O que seria diferente, se houvesse dez artistas/activistas culturais a viverem em Nodar?

–Provavelmente, seria bom. Talvez eles pudessem organizar coisas com mais frequência, não apenas num fim-de-semana. Viriam mais pessoas de fora para conhecer a aldeia. (Mário de Almeida Monteiro (34 anos). Metalúrgico)

–Se houvesse um evento todas as semanas, eu iria lá. Eu não me importava de pagar 5 ou 10 euros para isso. Outros não pagariam. Alguns são muito apegados ao dinheiro.(José Paiva Ribeiro (64 anos). Reformado) Quando é que se apercebeu que havia uma casa em Nodar repleta de “pessoas estranhas”/artistas?

–Quando eles começaram, vieram imediatamente falar connosco (a Associação Comunitária de Sequeiros) para ver se poderíamos trabalhar juntos. (Donzília Cipriano, 49 anos. Trabalha no café e mercearia “Flor do Campo”, Sequeiros)

Que actividades gostaria de ver com mais frequência?

–Música, novelas, teatro. (João Almeida Gomes (47 anos). De Pinheiro (Quinta da Mata). Trabalha na construção civil e reside em Parada de Ester)

–Actividades especialmente para crianças. Após a missa dominical as crianças não têm nada para fazer. Apenas a televisão ou irem passear com os pais. (Mário de Almeida Monteiro (34 anos). Metalúrgico)

–Actividades culturais. Palhaços e todas essas coisas. (José Paiva Ribeiro (64 anos). Reformado)

–Poderiam talvez preparar pratos de outros países, para que possamos conhecer coisas diferentes. (Sónia Barbosa (26 anos). Trabalha no restaurante “Bem Estar”)

O que espera dos artistas?

–Eu não conheço estes artistas, por isso não posso esperar nada. As pessoas precisam mais do que pão para viver. (João Almeida Gomes (47 anos).De Pinheiro (Quinta da Mata). Trabalha na construção civil e reside em Parada de Ester)

–Que podem trazer coisas novas. Podem ensinar-nos algo. (Mário de Almeida Monteiro (34 anos). Metalúrgico) Considera que a Binaural/Nodar abriu uma nova perspectiva na vida quotidiana da aldeia?

–Eles podem ajudar a desenvolver estas aldeias…com o turismo. Eu só penso no turismo em relação a isto. (José Pinto, Parada de Ester)

Considera que a Binaural/Nodar está orientada para o turismo / é uma organização turística?

–Sim. Eles devem explorar mais o lado turístico da região. Temos belas paisagens, com montanhas e rios. (Donzília Cipriano, 49 anos. Trabalha no café e mercearia “Flor do Campo”, Sequeiros) Acha que Nodar é uma área onde se pode desenvolver o turismo rural?

–Temos belas paisagens, com montanhas e rios. Deveria haver mais investimentos, hotéis e pousadas, para que os turistas pudessem permanecer na região e não fosse apenas de passagem. (Donzília Cipriano, 49 anos. Trabalhano café e mercearia “Flor do Campo”, Sequeiros)

Entende que Nodar é uma boa zona para os artistas desenvolveremos seus projectos?

–É um lugar excelente para as pessoas refletirem, porque é silencioso.(José Pinto, Parada de Ester)

–No rio, nas casas abandonadas (para filmar, para espectáculos). (João Almeida Gomes 47 anos). De Pinheiro (Quinta da Mata). Trabalha na construção civil e reside em Parada de Ester)

–Um pintor ou outro artista que pode estar sentado perto do rio; este silêncio tem todas as condições para a criação artística. (Mário de Almeida Monteiro (34 anos). Metalúrgico) O que é que faz com que Nodar (esta área em geral) seja atraente para os visitantes / turistas / artistas?

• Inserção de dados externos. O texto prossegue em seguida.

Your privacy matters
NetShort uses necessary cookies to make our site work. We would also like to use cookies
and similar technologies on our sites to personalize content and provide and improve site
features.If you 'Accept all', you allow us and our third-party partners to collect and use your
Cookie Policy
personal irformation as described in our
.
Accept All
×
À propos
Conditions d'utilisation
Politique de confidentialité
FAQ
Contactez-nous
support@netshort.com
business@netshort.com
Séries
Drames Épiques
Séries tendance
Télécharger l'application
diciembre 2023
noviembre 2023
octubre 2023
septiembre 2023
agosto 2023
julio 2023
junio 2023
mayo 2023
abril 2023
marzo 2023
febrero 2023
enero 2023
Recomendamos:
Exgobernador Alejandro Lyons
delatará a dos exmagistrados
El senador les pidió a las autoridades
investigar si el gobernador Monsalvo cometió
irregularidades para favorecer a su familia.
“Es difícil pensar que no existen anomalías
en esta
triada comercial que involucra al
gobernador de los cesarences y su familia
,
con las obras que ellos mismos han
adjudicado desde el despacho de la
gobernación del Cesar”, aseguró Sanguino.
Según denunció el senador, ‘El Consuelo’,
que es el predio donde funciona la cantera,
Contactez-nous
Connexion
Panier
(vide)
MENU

–É uma região bonita. As pessoas estão cansadas das cidades. Há montanhas, casas antigas, o rio Paiva. (Sónia Barbosa (26 anos). Trabalha no restaurante “Bem Estar”)

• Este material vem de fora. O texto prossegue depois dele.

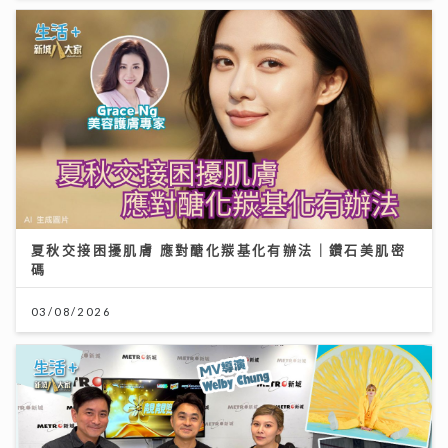
夏秋交接困擾肌膚 應對醣化羰基化有辦法｜鑽石美肌密
碼
03/08/2026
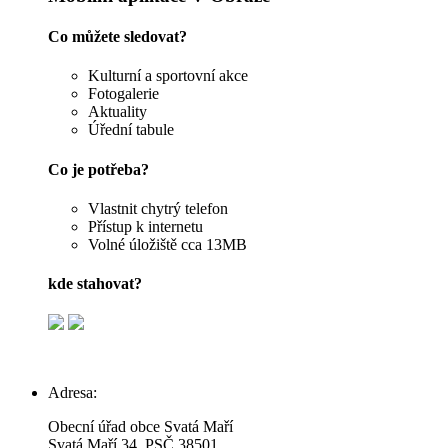
Co můžete sledovat?
Kulturní a sportovní akce
Fotogalerie
Aktuality
Úřední tabule
Co je potřeba?
Vlastnit chytrý telefon
Přístup k internetu
Volné úložiště cca 13MB
kde stahovat?
Adresa:
Obecní úřad obce Svatá Maří
Svatá Maří 34, PSČ 38501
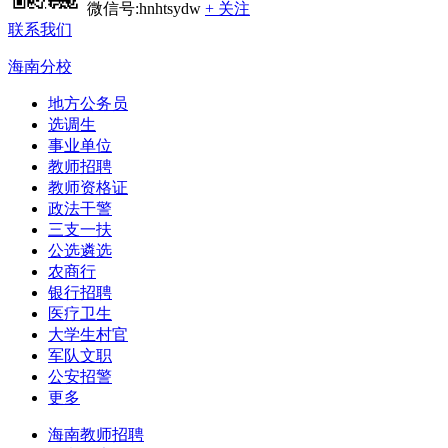
微信号:hnhtsydw
+ 关注
联系我们
海南分校
地方公务员
选调生
事业单位
教师招聘
教师资格证
政法干警
三支一扶
公选遴选
农商行
银行招聘
医疗卫生
大学生村官
军队文职
公安招警
更多
海南教师招聘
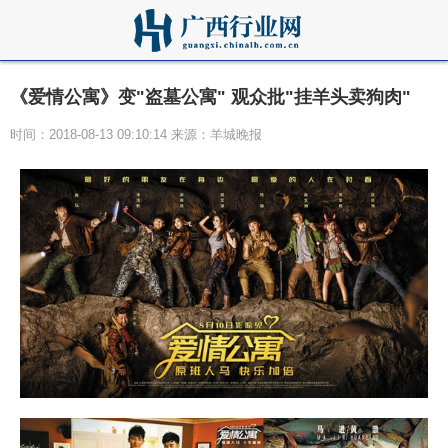
《爱情公寓》变"盗墓公寓" 观众批"挂羊头卖狗肉"
时间：2018-08-13 09:10:14 来源：羊城晚报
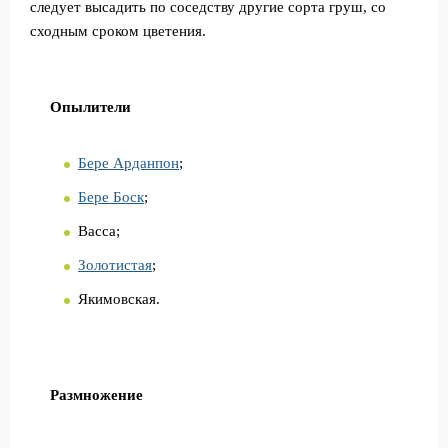
следует высадить по соседству другие сорта груш, со
сходным сроком цветения.
Опылители
Бере Арданпон
;
Бере Боск
;
Васса;
Золотистая
;
Якимовская.
Размножение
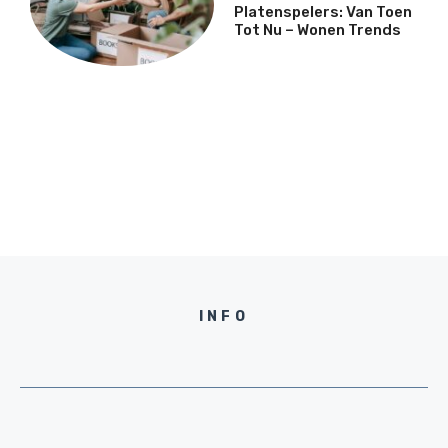
Platenspelers: Van Toen
Tot Nu – Wonen Trends
INFO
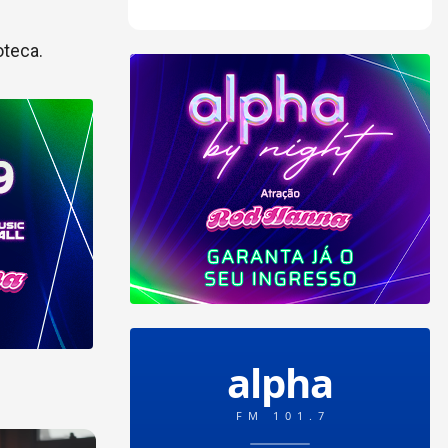
oteca.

–As montanhas em for, as antigas aldeias. Nós não damos tanta importância, porque fomos aqui criados, mas as pessoas da cidade gostam realmente disto. (Eduardo Penedo, de 81 anos. Reformado. Reside em Sequeiros) Tem alguma pergunta que gostaria de colocar a um habitante da Estónia?

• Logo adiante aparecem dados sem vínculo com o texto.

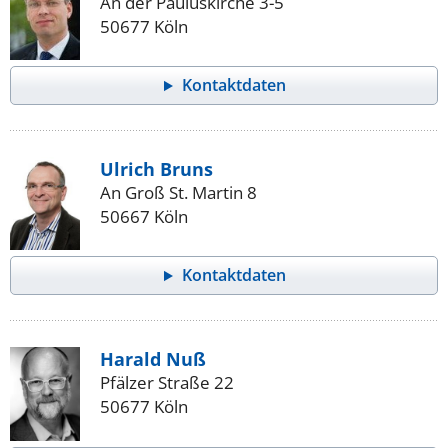
An der Pauluskirche 3-5
50677 Köln
Kontaktdaten
Ulrich Bruns
An Groß St. Martin 8
50667 Köln
Kontaktdaten
Harald Nuß
Pfälzer Straße 22
50677 Köln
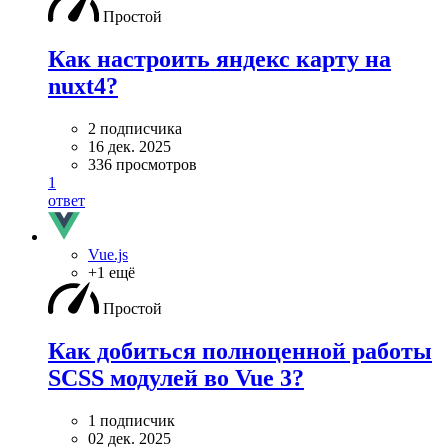
Простой
Как настроить яндекс карту на
nuxt4?
2 подписчика
16 дек. 2025
336 просмотров
1
ответ
Vue.js
+1 ещё
Простой
Как добиться полноценной работы
SCSS модулей во Vue 3?
1 подписчик
02 дек. 2025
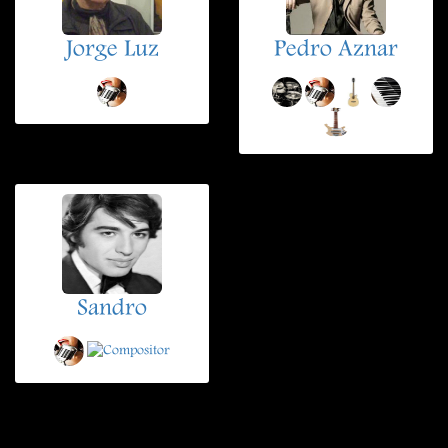
Jorge Luz
Pedro Aznar
Sandro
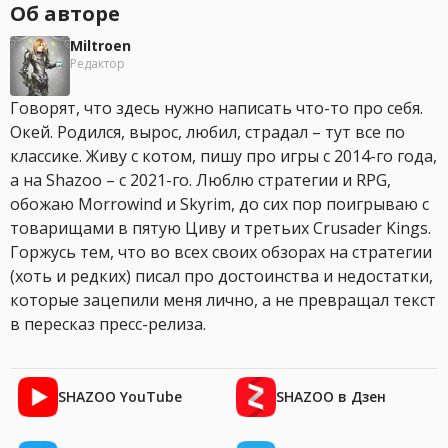
Об авторе
Miltroen
Редактор
Говорят, что здесь нужно написать что-то про себя.
Окей. Родился, вырос, любил, страдал – тут все по
классике. Живу с котом, пишу про игры с 2014-го года,
а на Shazoo – с 2021-го. Люблю стратегии и RPG,
обожаю Morrowind и Skyrim, до сих пор поигрываю с
товарищами в пятую Циву и третьих Crusader Kings.
Горжусь тем, что во всех своих обзорах на стратегии
(хоть и редких) писал про достоинства и недостатки,
которые зацепили меня лично, а не превращал текст
в пересказ пресс-релиза.
SHAZOO YouTube
SHAZOO в Дзен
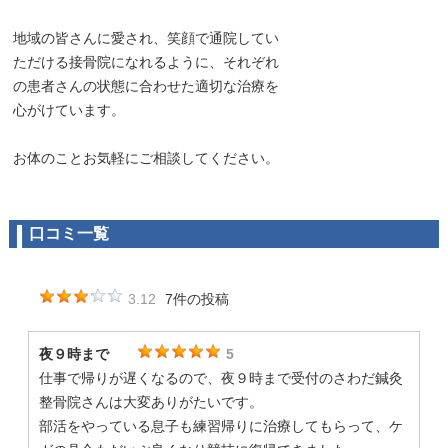
地域の皆さんに愛され、笑顔で通院してい
ただける接骨院になれるように、それぞれ
の患者さんの状態に合わせた適切な治療を
心がけています。
お体のことお気軽にご相談してください。
口コミ一覧
3.12
7件の投稿
夜９時まで
5
仕事で帰りが遅くなるので、夜９時まで受付のさわだ鍼灸
整骨院さんは大変ありがたいです。
部活をやっている息子も練習帰りに治療してもらって、ケ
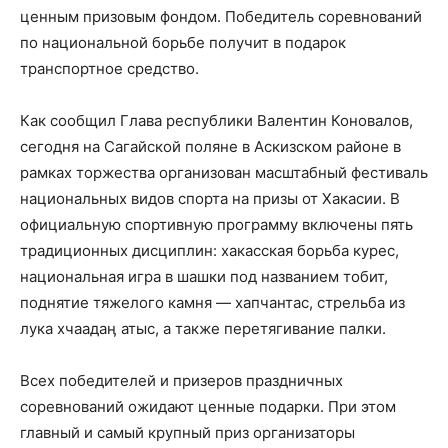
ценным призовым фондом. Победитель соревнований
по национальной борьбе получит в подарок
транспортное средство.
Как сообщил Глава республики Валентин Коновалов,
сегодня на Сагайской поляне в Аскизском районе в
рамках торжества организован масштабный фестиваль
национальных видов спорта на призы от Хакасии. В
официальную спортивную программу включены пять
традиционных дисциплин: хакасская борьба курес,
национальная игра в шашки под названием тобит,
поднятие тяжелого камня — хапчантас, стрельба из
лука хчаадаӊ атыс, а также перетягивание палки.
Всех победителей и призеров праздничных
соревнований ожидают ценные подарки. При этом
главный и самый крупный приз организаторы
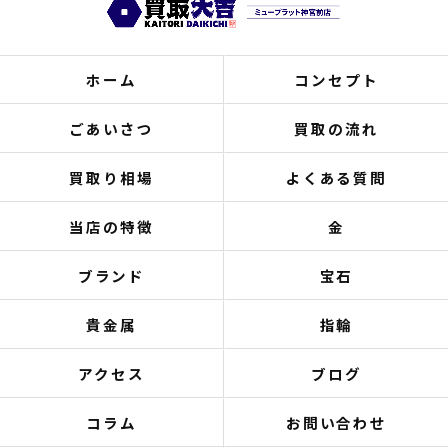
ホーム
コンセプト
ごあいさつ
買取の流れ
買取り相場
よくある質問
当店の特徴
金
ブランド
宝石
貴金属
指輪
アクセス
ブログ
コラム
お問い合わせ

–Aquilo é bonito? As condições de vida são boas? O custo devida é superior ou inferior a Portugal? Eles gostam disto? Gostam da nossa comida? (Sónia Barbosa (26 anos). Trabalha no restaurante “Bem Estar”).

Toomas Thetloff é um artista interdisciplinar oriundo da Estónia que trabalha nos domínios da fotografia, som, instalação, performance e vídeo.

Desde 2005 tem levado a cabo diversas acções-performances em cooperação com “Art Security” e EKSP. Toomas é igualmente o coordenador do espaço de projecto experimental “p.o.t.t.” e ainda membro do MoKS–Centro para a Arte e Prática Social, um centro de residências artísticas no sudeste da Estónia.